Hacker News new | ask | show | jobs
by GamerAlias 910 days ago
In case, it's not blinding obvious to people. Groq are a hardware company that have built chips that are designed around the training and serving of machine models particularly targeted at LLMs. So the quality of the response isn't really what we're looking for here. We're looking for speed i.e. tokens per second.

I actually have a final round interview with a subsidiary of Groq coming up and I'm very undecided as to whether to pursue it so this felt extraordinarily serendipitous to me. Food for thought shown here

3 comments

tbh anyone can build fast hw for a single model, I’d audit their plan for a SW stack before joining. That said their arch is pretty unique so if they’re able to get these speeds it is pretty compelling
Our hardware architecture was not designed with LLMs in mind, let alone a specific model. It's a general purpose numerical compute fabric. Our compiler allows us to quickly deploy new models of any architecture without the need that graphics processors have for handwritten kernels.
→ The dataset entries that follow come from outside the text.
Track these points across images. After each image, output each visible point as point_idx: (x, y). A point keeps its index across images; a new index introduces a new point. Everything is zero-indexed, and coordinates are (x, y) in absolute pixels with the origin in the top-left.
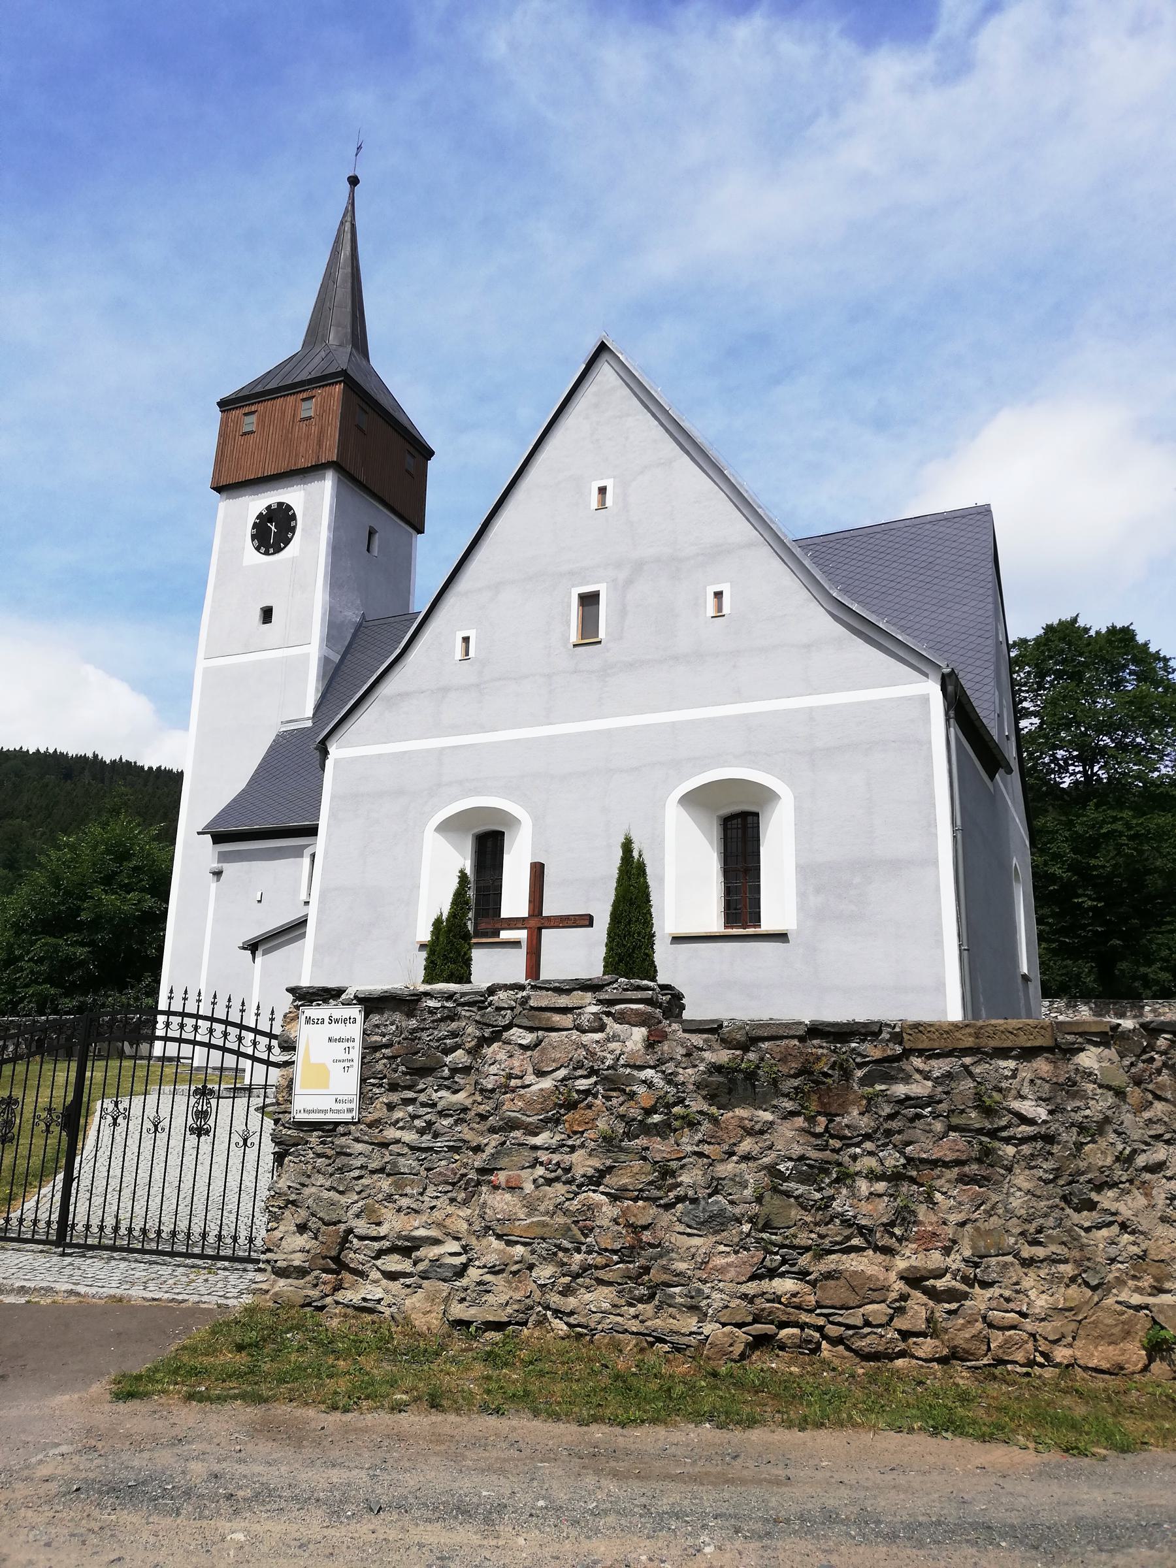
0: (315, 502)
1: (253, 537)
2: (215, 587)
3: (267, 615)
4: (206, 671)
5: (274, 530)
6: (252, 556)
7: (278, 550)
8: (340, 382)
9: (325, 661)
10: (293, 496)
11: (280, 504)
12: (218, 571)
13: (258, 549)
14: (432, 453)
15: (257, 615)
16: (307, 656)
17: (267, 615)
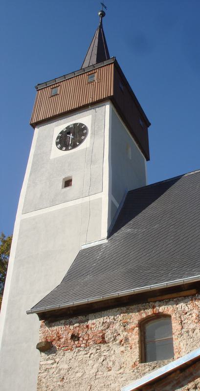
0: (99, 122)
1: (57, 143)
2: (31, 174)
3: (68, 183)
4: (22, 221)
5: (71, 138)
6: (57, 153)
7: (74, 146)
8: (112, 63)
9: (112, 206)
10: (85, 119)
11: (75, 125)
12: (33, 164)
13: (61, 149)
14: (150, 124)
15: (61, 184)
16: (101, 198)
17: (68, 183)
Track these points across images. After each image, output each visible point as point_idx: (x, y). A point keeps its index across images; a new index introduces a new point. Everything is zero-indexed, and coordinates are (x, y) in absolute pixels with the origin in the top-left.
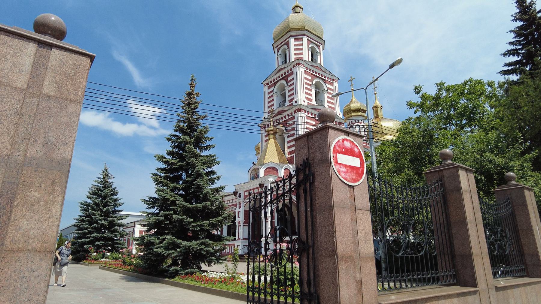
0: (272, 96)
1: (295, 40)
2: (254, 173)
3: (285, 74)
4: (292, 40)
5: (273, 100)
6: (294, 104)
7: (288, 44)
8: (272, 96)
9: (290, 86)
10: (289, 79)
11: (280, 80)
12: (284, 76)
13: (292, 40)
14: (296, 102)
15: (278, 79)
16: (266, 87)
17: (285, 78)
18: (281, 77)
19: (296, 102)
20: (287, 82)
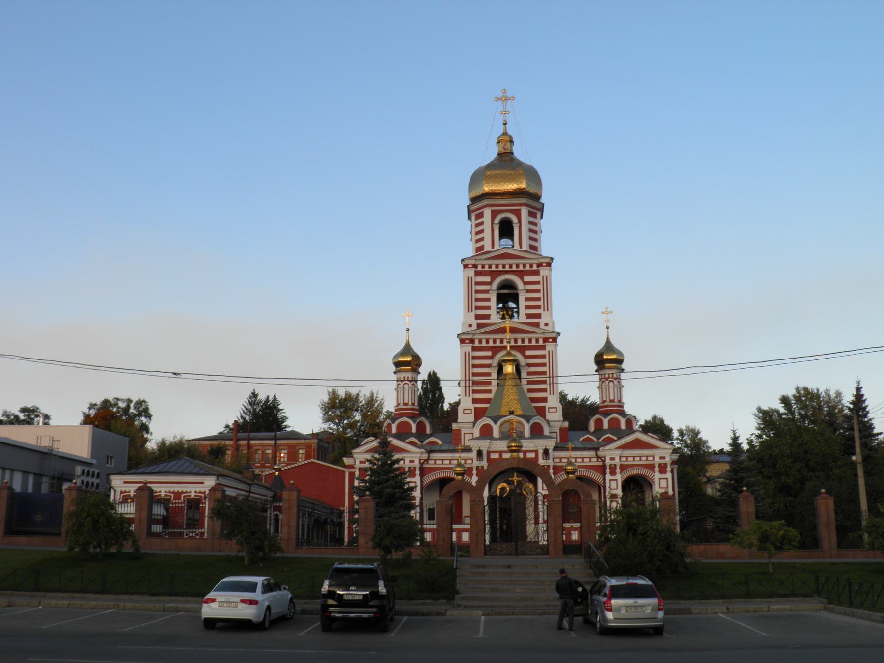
0: (487, 291)
1: (532, 214)
2: (507, 425)
3: (518, 266)
4: (524, 211)
5: (488, 300)
6: (542, 326)
7: (518, 213)
8: (487, 291)
9: (528, 291)
10: (527, 279)
11: (506, 272)
12: (514, 268)
13: (524, 211)
14: (546, 324)
15: (500, 268)
16: (471, 272)
17: (521, 274)
18: (507, 268)
19: (546, 324)
20: (526, 283)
We run language models, speech models, image generation models, scientific numerical programs including for drug discovery, ...
They are putting the whole LLM into SRAM across multiple computing chips, IIRC. That is a very expensive way to go about serving a model, but should give pretty great speed at low batch size.
> the quality of the response isn't really what we're looking for here. We're looking for speed i.e. tokens per second.

But if it was generating high-quality responses, would that not make it go slower?

That would involve using a different model. This is not about the model, it’s about the relative speed improvement from the hardware, with this model as a demo.